### Records from a dataset
►
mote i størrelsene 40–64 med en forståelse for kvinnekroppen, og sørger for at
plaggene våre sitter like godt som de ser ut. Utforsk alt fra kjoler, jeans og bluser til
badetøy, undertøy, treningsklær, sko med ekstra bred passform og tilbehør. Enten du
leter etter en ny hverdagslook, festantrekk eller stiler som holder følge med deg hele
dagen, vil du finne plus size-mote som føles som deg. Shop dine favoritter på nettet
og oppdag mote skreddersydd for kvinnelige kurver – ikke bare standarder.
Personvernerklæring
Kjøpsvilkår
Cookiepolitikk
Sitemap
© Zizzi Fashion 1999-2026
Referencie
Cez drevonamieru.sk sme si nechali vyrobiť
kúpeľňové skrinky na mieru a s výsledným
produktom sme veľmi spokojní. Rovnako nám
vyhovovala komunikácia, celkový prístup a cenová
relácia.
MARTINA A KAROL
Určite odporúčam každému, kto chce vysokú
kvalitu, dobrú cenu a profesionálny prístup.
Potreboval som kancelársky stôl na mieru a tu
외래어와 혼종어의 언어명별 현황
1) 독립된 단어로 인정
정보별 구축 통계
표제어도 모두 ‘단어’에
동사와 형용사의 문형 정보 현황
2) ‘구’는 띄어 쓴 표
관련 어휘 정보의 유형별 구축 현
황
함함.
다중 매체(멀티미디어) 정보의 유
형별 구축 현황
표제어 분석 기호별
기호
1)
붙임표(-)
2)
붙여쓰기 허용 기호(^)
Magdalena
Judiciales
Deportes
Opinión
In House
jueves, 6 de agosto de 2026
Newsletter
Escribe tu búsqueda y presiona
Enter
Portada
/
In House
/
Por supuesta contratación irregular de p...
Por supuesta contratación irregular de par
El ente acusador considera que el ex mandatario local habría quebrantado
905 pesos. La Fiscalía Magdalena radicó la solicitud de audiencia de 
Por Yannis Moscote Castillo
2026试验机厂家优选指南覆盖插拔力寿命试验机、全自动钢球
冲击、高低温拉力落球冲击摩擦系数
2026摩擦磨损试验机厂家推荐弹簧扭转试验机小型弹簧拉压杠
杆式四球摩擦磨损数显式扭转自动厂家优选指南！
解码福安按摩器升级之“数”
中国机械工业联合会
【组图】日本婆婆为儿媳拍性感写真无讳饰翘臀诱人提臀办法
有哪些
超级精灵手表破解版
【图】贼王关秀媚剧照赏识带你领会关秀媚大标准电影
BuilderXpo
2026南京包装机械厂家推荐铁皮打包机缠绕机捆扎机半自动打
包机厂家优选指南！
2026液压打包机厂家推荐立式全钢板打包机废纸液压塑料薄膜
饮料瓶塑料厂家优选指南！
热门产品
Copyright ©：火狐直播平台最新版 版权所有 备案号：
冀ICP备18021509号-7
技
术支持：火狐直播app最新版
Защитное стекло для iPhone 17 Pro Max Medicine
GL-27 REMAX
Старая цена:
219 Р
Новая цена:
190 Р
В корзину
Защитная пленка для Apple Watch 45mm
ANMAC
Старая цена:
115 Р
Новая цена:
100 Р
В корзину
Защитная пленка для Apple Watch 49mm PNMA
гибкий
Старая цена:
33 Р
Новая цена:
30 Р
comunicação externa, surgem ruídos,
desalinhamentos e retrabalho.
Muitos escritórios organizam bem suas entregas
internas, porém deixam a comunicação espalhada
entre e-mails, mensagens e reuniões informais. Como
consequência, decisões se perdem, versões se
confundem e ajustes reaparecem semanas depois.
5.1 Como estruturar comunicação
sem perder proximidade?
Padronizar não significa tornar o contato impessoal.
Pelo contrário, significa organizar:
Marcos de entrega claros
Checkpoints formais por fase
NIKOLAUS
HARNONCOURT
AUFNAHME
◄
### AIM OF THE EXERCISE
Filter the records above, keeping only the lines that contain the word "Защитная", and copy each of those lines. Case counts.

### EXPECTED OUTPUT
Защитная пленка для Apple Watch 45mm
Защитная пленка для Apple Watch 49mm PNMA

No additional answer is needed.